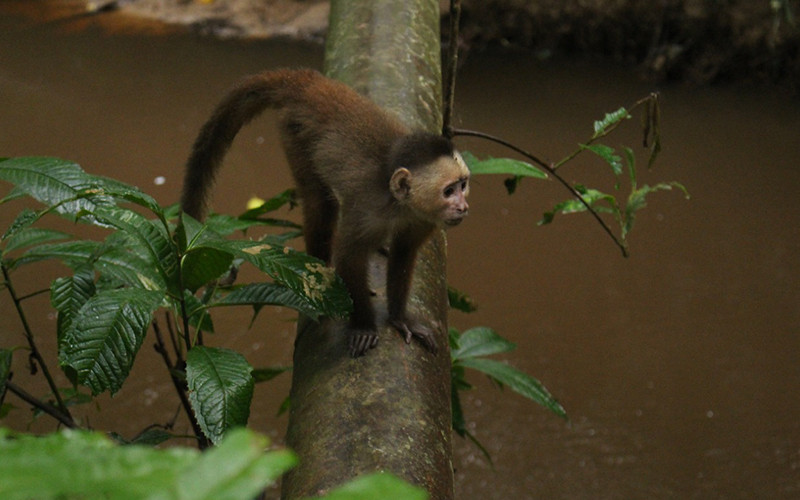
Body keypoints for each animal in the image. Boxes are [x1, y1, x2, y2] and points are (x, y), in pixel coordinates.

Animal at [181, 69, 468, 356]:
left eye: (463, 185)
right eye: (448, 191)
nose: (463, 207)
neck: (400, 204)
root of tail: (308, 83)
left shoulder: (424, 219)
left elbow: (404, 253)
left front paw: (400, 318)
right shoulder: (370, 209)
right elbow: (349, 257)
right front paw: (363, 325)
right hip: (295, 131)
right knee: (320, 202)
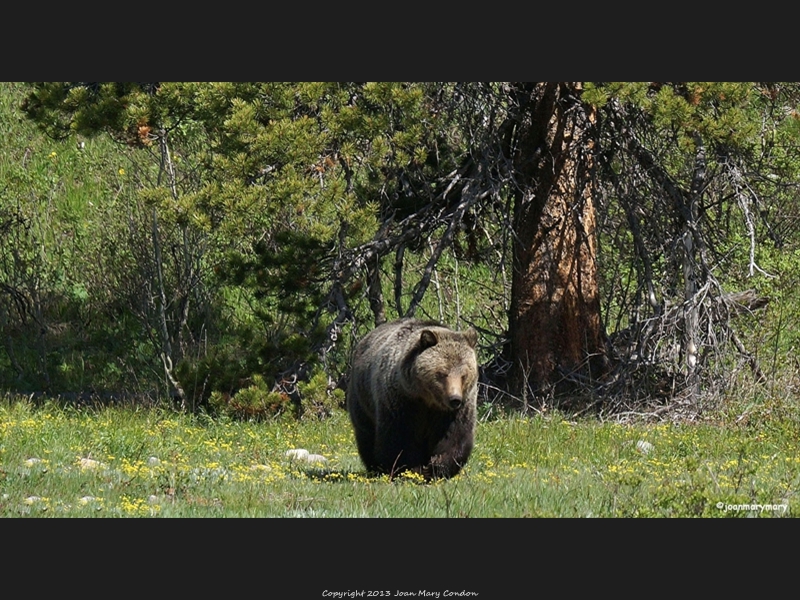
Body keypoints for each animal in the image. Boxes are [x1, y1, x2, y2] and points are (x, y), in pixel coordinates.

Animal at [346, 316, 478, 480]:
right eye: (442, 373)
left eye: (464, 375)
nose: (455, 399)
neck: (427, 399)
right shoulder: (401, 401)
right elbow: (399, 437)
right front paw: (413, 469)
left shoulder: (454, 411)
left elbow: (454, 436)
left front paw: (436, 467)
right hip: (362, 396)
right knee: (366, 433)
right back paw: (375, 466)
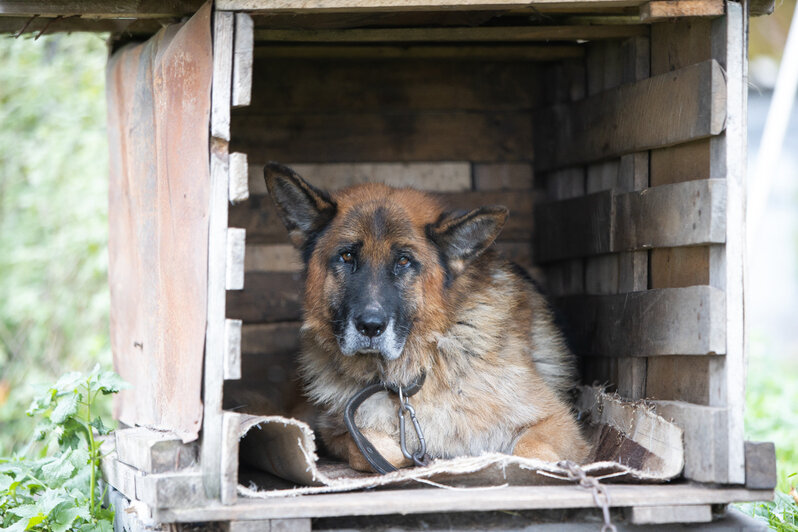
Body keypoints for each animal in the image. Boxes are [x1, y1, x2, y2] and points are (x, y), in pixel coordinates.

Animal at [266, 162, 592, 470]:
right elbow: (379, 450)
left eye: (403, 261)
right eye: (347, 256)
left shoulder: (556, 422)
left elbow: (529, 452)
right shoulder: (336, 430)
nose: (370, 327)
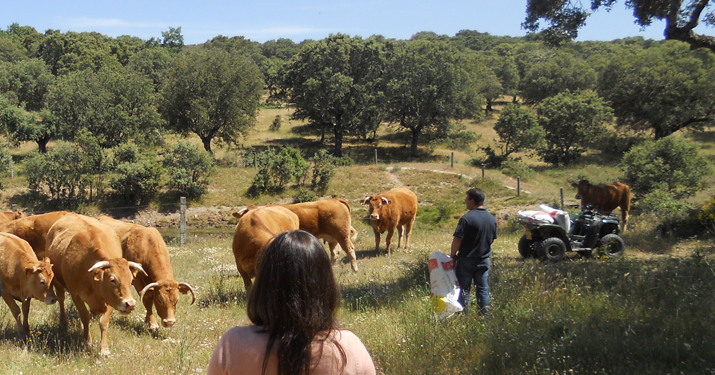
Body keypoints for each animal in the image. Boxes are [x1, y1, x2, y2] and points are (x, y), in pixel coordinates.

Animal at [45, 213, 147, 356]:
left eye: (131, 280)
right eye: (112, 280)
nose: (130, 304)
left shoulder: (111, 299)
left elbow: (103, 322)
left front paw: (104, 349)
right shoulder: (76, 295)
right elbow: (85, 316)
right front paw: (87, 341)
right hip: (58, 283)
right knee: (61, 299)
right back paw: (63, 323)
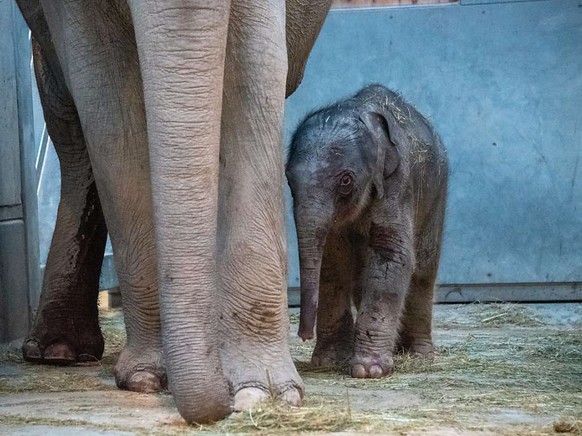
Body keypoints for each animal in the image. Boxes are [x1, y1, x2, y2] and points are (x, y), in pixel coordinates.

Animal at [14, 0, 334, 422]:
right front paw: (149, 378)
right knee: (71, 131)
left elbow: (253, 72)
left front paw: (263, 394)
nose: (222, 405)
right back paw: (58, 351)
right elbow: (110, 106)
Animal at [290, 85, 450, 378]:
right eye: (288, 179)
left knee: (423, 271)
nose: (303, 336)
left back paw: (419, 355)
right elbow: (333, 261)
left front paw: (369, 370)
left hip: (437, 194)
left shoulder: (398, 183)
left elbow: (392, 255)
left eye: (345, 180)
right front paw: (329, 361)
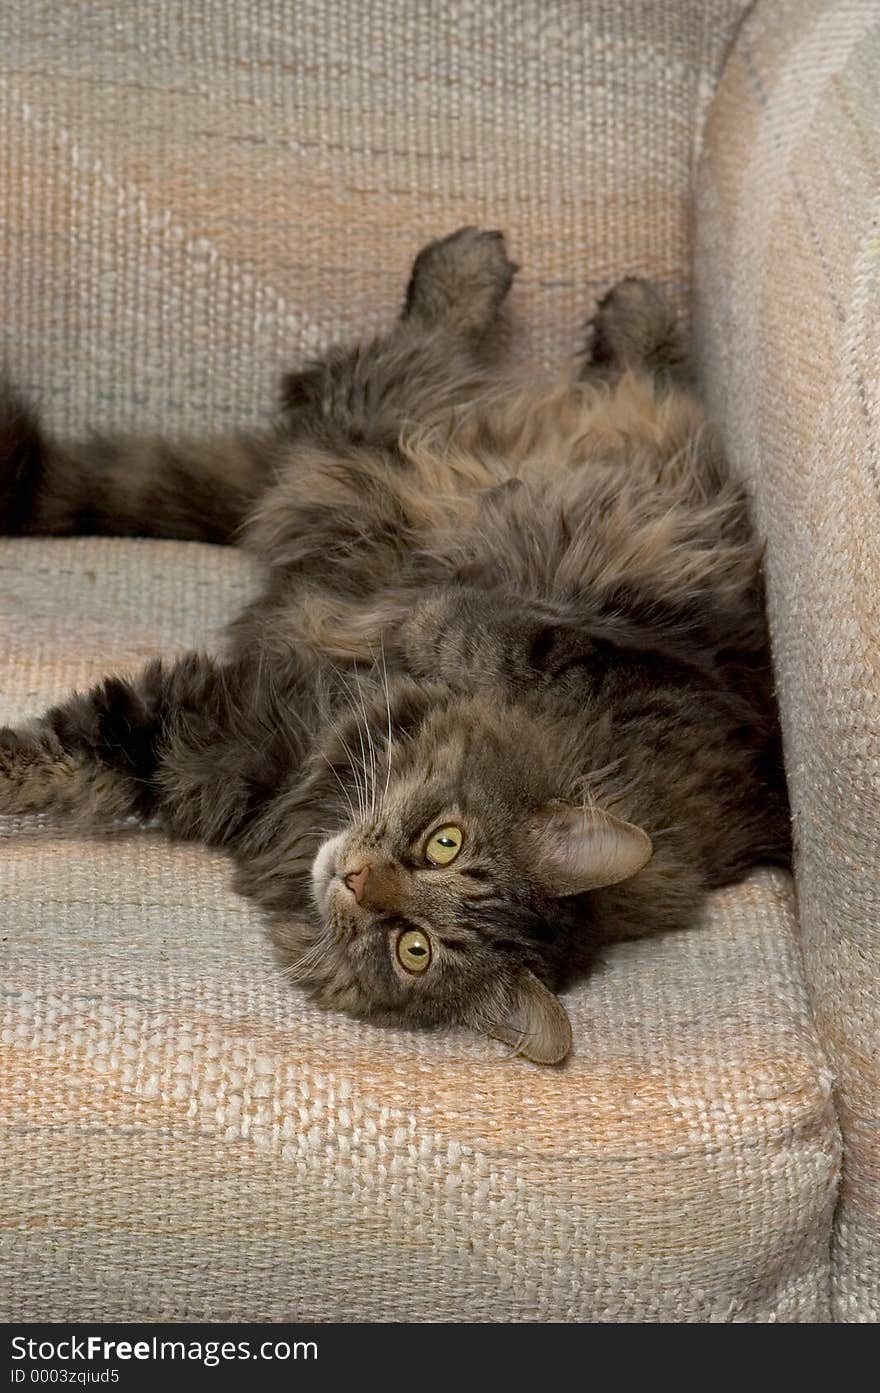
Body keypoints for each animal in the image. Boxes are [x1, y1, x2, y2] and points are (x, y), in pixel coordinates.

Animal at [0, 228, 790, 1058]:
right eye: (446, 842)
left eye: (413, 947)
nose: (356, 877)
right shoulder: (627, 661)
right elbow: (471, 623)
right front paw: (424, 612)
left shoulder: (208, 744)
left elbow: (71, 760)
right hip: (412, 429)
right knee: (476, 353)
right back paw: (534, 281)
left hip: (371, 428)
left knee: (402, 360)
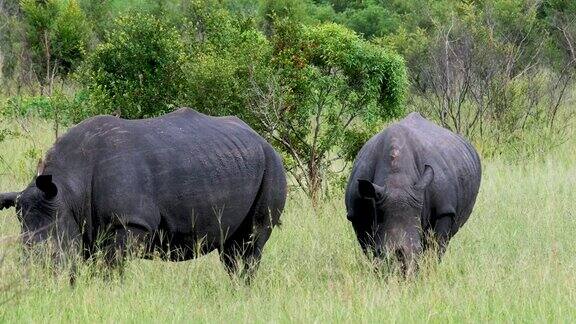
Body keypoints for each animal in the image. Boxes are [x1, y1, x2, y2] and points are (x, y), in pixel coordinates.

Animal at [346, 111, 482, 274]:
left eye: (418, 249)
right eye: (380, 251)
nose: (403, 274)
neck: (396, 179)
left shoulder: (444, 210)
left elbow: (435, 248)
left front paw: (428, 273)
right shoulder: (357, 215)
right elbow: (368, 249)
☆ ☆ ☆
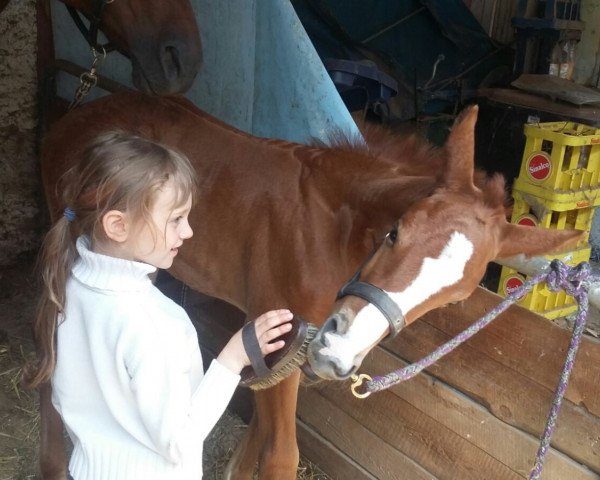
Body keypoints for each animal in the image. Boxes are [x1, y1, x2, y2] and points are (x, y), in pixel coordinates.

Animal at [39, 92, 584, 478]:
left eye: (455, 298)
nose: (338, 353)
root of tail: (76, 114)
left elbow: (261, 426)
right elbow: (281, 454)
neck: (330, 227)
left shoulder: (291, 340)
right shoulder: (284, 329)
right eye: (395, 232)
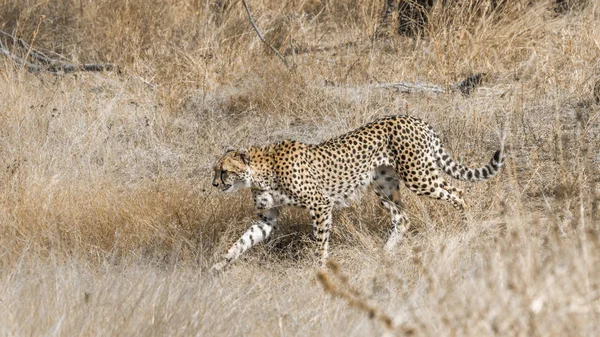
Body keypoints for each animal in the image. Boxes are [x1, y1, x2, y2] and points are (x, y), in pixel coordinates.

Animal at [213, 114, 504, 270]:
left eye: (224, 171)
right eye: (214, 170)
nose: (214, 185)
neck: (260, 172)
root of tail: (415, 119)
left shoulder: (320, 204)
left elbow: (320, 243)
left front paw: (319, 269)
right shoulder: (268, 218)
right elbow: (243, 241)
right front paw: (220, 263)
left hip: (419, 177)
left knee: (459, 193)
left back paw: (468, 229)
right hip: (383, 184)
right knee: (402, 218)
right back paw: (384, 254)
☆ ☆ ☆
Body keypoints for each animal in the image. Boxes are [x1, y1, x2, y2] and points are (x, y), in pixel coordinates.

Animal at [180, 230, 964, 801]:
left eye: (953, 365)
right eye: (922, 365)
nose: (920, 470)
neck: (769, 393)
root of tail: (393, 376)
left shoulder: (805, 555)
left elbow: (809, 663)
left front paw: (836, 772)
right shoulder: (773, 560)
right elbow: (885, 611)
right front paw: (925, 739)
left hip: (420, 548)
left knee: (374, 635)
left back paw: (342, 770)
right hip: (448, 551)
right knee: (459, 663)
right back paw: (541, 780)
☆ ☆ ☆
• Task details
In the data above, take the line with "left shoulder: (111, 299)", the line with "right elbow: (368, 249)", and every line between, and set them down exactly without pictures.

• Written reply
left shoulder: (111, 299)
left elbow: (103, 322)
left front paw: (104, 349)
right shoulder: (76, 295)
right elbow: (85, 316)
right front paw: (87, 341)
right hip: (58, 283)
right knee: (61, 299)
right back paw: (63, 323)
Body keypoints for each animal in the image. Boxes are [x1, y1, x2, y2] and points are (x, y), in pixel coordinates.

Animal at [14, 0, 334, 422]:
right front paw: (149, 378)
right knee: (71, 131)
left elbow: (253, 72)
left front paw: (263, 394)
nose: (222, 405)
right back paw: (58, 351)
right elbow: (110, 106)
Animal at [290, 85, 450, 378]:
right eye: (288, 179)
left knee: (423, 271)
nose: (303, 336)
left back paw: (419, 355)
right elbow: (333, 261)
left front paw: (369, 370)
left hip: (437, 194)
left shoulder: (398, 183)
left elbow: (392, 255)
left eye: (345, 180)
right front paw: (329, 361)
Body keypoints for each animal in the image. Boxes are [x1, y1, x2, y2] and points are (x, y), in pixel coordinates.

Animal at [0, 228, 790, 1058]:
right eye: (446, 842)
left eye: (413, 947)
nose: (356, 877)
right shoulder: (627, 661)
right elbow: (471, 623)
right front paw: (424, 612)
left shoulder: (208, 744)
left elbow: (71, 760)
right hip: (412, 429)
right knee: (476, 353)
right back paw: (534, 281)
left hip: (371, 428)
left knee: (402, 360)
Body keypoints for each animal in the image. Boxes are [x1, y1, x2, y2] and points are (x, y), in pixel coordinates.

Animal at [346, 111, 482, 274]:
left eye: (418, 249)
right eye: (380, 251)
nose: (403, 274)
neck: (396, 179)
left shoulder: (444, 210)
left elbow: (435, 248)
left front paw: (428, 273)
right shoulder: (357, 215)
right elbow: (368, 249)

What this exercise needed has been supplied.